C’est d’autant plus dommage pour le lauréat d’un prix qui s’appelle le Regard d’or, alors qu’il y avait au moins un film faisant de l’image à la fois un moteur de l’intrigue, un enjeu esthétique et un objet d’investigation, notamment en y incorporant de la photo : Des Histoires qui n’existentque lorsque l’on s’en souvient, de la Brésilienne Julia Murat – qui repart tout de même avec plusieurs récompenses, dont le Talent Tape Award. On commence, en une série de longs plans fixes, par suivre quelques moments « marquants » – la messe, le repas pris ensemble – de la journée d’un village reculé, comptant onze habitants – cinq femmes et six hommes dont un prêtre – âgés à vue de nez de soixante-dix à quatre-vingt-dix ans, village dans lequel personne n’est mort depuis plus de trente ans.
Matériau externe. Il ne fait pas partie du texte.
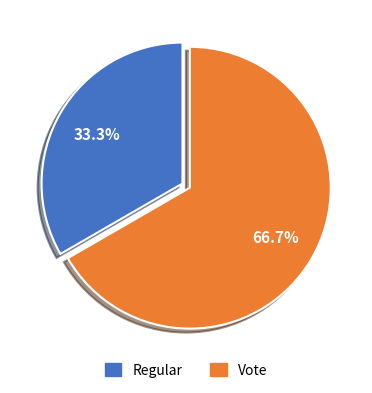

What percentage is the Regular slice, to the nearest percent?

33%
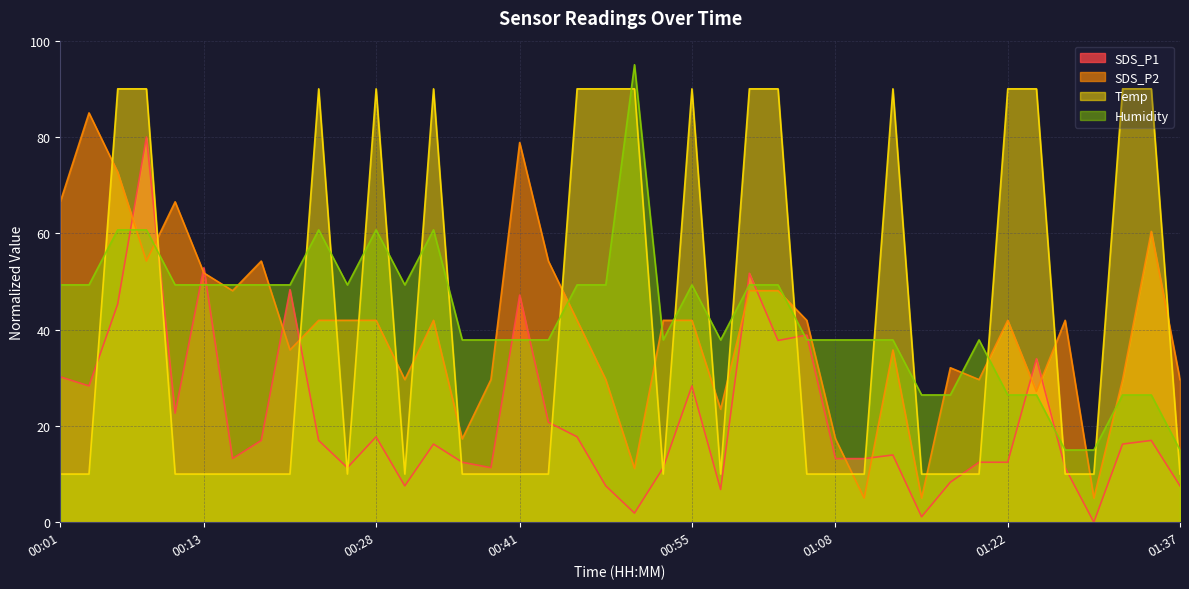

What is the sum of all Humidity values?

1708.6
Après ce premier round d’observation, l’inquiétude née du film de la veille ressurgit : voilà que pour seule récompense de sa patience, le spectateur se voit resservir la même scène filmée sous des angles différents – mais au même rythme.

Alors que je me demandais si j’aurais droit à une troisième ration et si la semaine n’allait pas être très, très longue, a surgi de la forêt tropicale une très jolie jeune fille équipée de toutes sortes d’appareils photo. Alors, par petites touches et sans en avoir l’air, cette intrusion aussi soudaine qu’imprévue met un discret bordel dans l’ordre quasi-géomorphologique sur lequel veillait le prêtre, pas très progressiste. La caméra, d’immobile, se met à ondoyer, hésite, s’arrête à nouveau et repart. La réalisatrice met en images l’évolution inattendue des esprits et capte des moments qui nous montrent comment, en dépit d’incompréhensions et de différences irréductibles, les deux générations finissent par s’apporter mutuellement.

C’est intelligent, beau, émouvant. C’est une merveille. Qui sort en France le 18 juillet.